Start of PROVIDED DATA

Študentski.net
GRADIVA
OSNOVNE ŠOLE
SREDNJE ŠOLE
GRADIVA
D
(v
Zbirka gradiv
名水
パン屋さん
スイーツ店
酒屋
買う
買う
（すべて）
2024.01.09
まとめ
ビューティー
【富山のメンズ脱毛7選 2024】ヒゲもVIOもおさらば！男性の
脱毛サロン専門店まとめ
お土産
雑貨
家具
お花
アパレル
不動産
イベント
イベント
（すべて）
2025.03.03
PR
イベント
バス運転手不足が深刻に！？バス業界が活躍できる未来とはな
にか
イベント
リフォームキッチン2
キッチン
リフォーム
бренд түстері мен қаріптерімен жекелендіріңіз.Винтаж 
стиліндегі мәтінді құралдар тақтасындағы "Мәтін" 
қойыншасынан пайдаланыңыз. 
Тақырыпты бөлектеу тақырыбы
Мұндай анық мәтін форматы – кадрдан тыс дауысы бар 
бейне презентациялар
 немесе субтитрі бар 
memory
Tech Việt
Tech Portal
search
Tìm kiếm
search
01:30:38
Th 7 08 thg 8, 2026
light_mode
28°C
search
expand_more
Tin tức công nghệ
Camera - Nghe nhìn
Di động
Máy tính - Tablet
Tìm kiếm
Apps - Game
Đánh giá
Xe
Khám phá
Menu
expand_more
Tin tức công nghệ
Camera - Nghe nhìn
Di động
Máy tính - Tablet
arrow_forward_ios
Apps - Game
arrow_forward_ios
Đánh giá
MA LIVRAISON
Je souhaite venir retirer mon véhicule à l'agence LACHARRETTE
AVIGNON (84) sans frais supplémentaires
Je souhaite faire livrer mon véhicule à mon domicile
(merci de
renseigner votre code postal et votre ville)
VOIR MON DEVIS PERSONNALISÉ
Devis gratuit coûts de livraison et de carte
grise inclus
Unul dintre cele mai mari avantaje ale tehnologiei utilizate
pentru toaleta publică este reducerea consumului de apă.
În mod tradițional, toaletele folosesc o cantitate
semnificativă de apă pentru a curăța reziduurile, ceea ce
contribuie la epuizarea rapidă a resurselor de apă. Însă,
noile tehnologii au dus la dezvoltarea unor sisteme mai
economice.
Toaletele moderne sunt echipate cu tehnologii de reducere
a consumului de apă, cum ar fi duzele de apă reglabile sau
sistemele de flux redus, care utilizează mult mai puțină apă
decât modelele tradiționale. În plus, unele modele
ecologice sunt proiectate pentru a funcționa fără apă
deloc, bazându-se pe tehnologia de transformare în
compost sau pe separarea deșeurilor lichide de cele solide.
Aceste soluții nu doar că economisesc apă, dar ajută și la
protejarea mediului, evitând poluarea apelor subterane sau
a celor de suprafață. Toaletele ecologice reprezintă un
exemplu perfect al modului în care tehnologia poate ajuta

End of PROVIDED DATA

» **DESCRIPTION OF THE TASK**: Rewrite every line of text in the records above as one numbered list, leaving out any blank lines.

» **RESULT FOR THIS EXERCISE**:
1. Študentski.net
2. GRADIVA
3. OSNOVNE ŠOLE
4. SREDNJE ŠOLE
5. GRADIVA
6. D
7. (v
8. Zbirka gradiv
9. 名水
10. パン屋さん
11. スイーツ店
12. 酒屋
13. 買う
14. 買う
15. （すべて）
16. 2024.01.09
17. まとめ
18. ビューティー
19. 【富山のメンズ脱毛7選 2024】ヒゲもVIOもおさらば！男性の
20. 脱毛サロン専門店まとめ
21. お土産
22. 雑貨
23. 家具
24. お花
25. アパレル
26. 不動産
27. イベント
28. イベント
29. （すべて）
30. 2025.03.03
31. PR
32. イベント
33. バス運転手不足が深刻に！？バス業界が活躍できる未来とはな
34. にか
35. イベント
36. リフォームキッチン2
37. キッチン
38. リフォーム
39. бренд түстері мен қаріптерімен жекелендіріңіз.Винтаж 
40. стиліндегі мәтінді құралдар тақтасындағы "Мәтін" 
41. қойыншасынан пайдаланыңыз. 
42. Тақырыпты бөлектеу тақырыбы
43. Мұндай анық мәтін форматы – кадрдан тыс дауысы бар 
44. бейне презентациялар
45.  немесе субтитрі бар 
46. memory
47. Tech Việt
48. Tech Portal
49. search
50. Tìm kiếm
51. search
52. 01:30:38
53. Th 7 08 thg 8, 2026
54. light_mode
55. 28°C
56. search
57. expand_more
58. Tin tức công nghệ
59. Camera - Nghe nhìn
60. Di động
61. Máy tính - Tablet
62. Tìm kiếm
63. Apps - Game
64. Đánh giá
65. Xe
66. Khám phá
67. Menu
68. expand_more
69. Tin tức công nghệ
70. Camera - Nghe nhìn
71. Di động
72. Máy tính - Tablet
73. arrow_forward_ios
74. Apps - Game
75. arrow_forward_ios
76. Đánh giá
77. MA LIVRAISON
78. Je souhaite venir retirer mon véhicule à l'agence LACHARRETTE
79. AVIGNON (84) sans frais supplémentaires
80. Je souhaite faire livrer mon véhicule à mon domicile
81. (merci de
82. renseigner votre code postal et votre ville)
83. VOIR MON DEVIS PERSONNALISÉ
84. Devis gratuit coûts de livraison et de carte
85. grise inclus
86. Unul dintre cele mai mari avantaje ale tehnologiei utilizate
87. pentru toaleta publică este reducerea consumului de apă.
88. În mod tradițional, toaletele folosesc o cantitate
89. semnificativă de apă pentru a curăța reziduurile, ceea ce
90. contribuie la epuizarea rapidă a resurselor de apă. Însă,
91. noile tehnologii au dus la dezvoltarea unor sisteme mai
92. economice.
93. Toaletele moderne sunt echipate cu tehnologii de reducere
94. a consumului de apă, cum ar fi duzele de apă reglabile sau
95. sistemele de flux redus, care utilizează mult mai puțină apă
96. decât modelele tradiționale. În plus, unele modele
97. ecologice sunt proiectate pentru a funcționa fără apă
98. deloc, bazându-se pe tehnologia de transformare în
99. compost sau pe separarea deșeurilor lichide de cele solide.
100. Aceste soluții nu doar că economisesc apă, dar ajută și la
101. protejarea mediului, evitând poluarea apelor subterane sau
102. a celor de suprafață. Toaletele ecologice reprezintă un
103. exemplu perfect al modului în care tehnologia poate ajuta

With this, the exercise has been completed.